The BAL is generated by the block builder during block construction and must be exact: if a transaction fails before accessing state (for example, out-of-gas during a CALL), those reads must not appear in the BAL. Block builders need to couple BAL generation tightly with the EVM interpreter loop.
What Glamsterdam Actually Changes for dApp Developers
For most smart contract and dApp developers, the immediate answer is: nothing you need to do now, meaningful improvements later.
BALs are built by block builders and validated by consensus nodes. Your Solidity code compiles and deploys without modification. The change happens entirely in the block production and validation pipeline.
Where you will feel the impact:
Gas costs and throughput. Parallel execution lets Ethereum process more transactions on the same hardware. Combined with Glamsterdam's gas limit increase — targeting 60M initially with higher limits under active testing — this reduces L1 gas costs. Patterns previously reserved for L2s may become economical on L1.
Local block builders and devnets. Because the BAL is a validity condition, any block producer in your development stack will need BAL support after Glamsterdam ships. If your team uses custom block builders for integration or end-to-end tests, plan for that migration before the testnet activation.
End-to-end test coverage becomes more valuable, not less. As the block construction pipeline changes, tests that mock at the RPC layer will not catch issues specific to BAL-aware block producers. Full-stack tests that exercise the actual client-to-wallet path — the kind @avalix/chroma enables with real wallet extensions rather than simulated RPC responses — remain the most reliable layer for validating that your transaction flows work as expected under changing infrastructure.
What to Watch Before Glamsterdam Ships
Glamsterdam is currently running on devnets, with public testnet activation on Holesky and Sepolia expected in the months ahead. The April 2026 checkpoint update noted that ePBS — the other Glamsterdam headliner — is proving more complex than anticipated, making a Q2 2026 mainnet launch optimistic. A more realistic target is H2 2026.

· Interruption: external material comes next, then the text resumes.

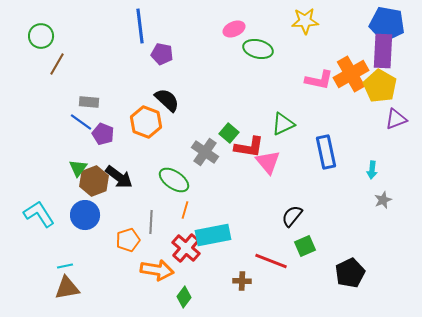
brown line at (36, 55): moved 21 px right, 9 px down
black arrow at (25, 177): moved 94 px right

If you maintain infrastructure-level code — indexers, block explorers, raw block processors — EIP-7928 changes the block body format and adds a new header field. Application developers can wait and watch; block builder and client teams should start planning now.
For everyone else: Glamsterdam is good news. More throughput, lower gas, and a stronger execution foundation. The machine is about to change — understanding how it changes is enough for now.